Three Pillars of Rapid Assessment: Behavior, Prevalence and Timing
OverWatch hunts for the last 1% of malicious activity that seeks to evade technology-based defenses. To achieve this, threat hunters must build a picture not just from one or two data points, but by carefully piecing together a myriad of subtle clues when something doesn’t look quite right.
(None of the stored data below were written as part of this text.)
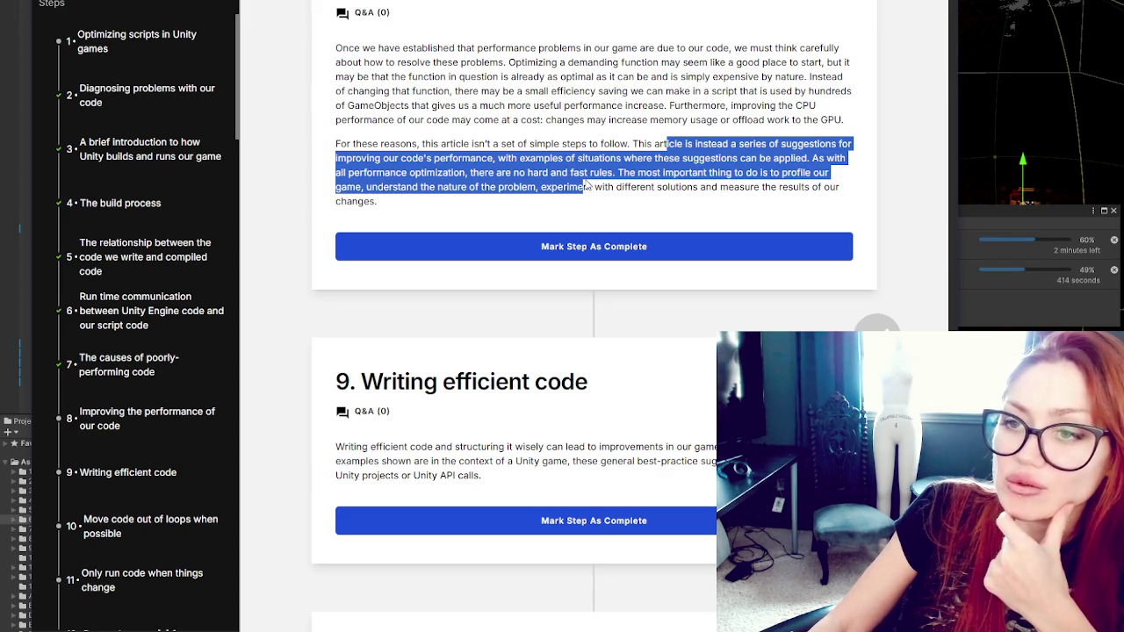
mouse_move(587, 187)
mouse_down()
mouse_move(685, 187)
mouse_move(729, 172)
mouse_move(773, 198)
mouse_move(792, 188)
mouse_move(373, 187)
mouse_move(419, 202)
mouse_up()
- OverWatch hunts for unexpected behaviors stemming from otherwise mundane or routine actions. This means threat hunters need a deep familiarity with the wide variety of processes, applications, operating systems, configurations, network communications and network architectures that represent the sum of normal day-to-day operations. Similarly, hunters need a deep understanding of adversary tradecraft, exploits and the way that normal day-to-day operations can be manipulated for malicious purposes. This breadth and depth of knowledge means that hunters can rapidly identify anomalous behaviors by identifying activity that does not align with expected intent or functionality of a system. In the case of the bundled installer campaign, OverWatch observed an unidentified file attempting to bypass security on more than one occasion, which immediately stood out as unusual.
- Prevalence also plays an important role in threat hunting, as low-prevalence behaviors can be indicative of a system being used for unintended purposes. CrowdStrike Threat Graph® provides OverWatch with real-time visibility across the entire Falcon platform install base, while patented tooling enables threat hunters to immediately pivot on an indicator to determine whether it is common or not — not just within one environment but across all environments. In scenarios where there is suspicious behavior coupled with low-prevalence indicators, these two pillars provide circumstantial findings to inform hunters’ analysis.
- Time is the third pillar of threat hunting. Suspicious behavior and low-prevalence indicators, all uncovered in a short period of time sound alarm bells for threat hunters. This trifecta of activity can often indicate successful targeted phishing attempts, new campaigns or the active exploitation of a zero-day in an application. In the example of the Zloader malicious installer campaign, OverWatch’s extensive data and finely tuned hunting leads effectively identified the coincidence of 8-10 suspicious behaviors all within seconds of each other. This left hunters in no doubt that the activity was malicious and enabled them to send timely and high-fidelity notifications to the victim organizations.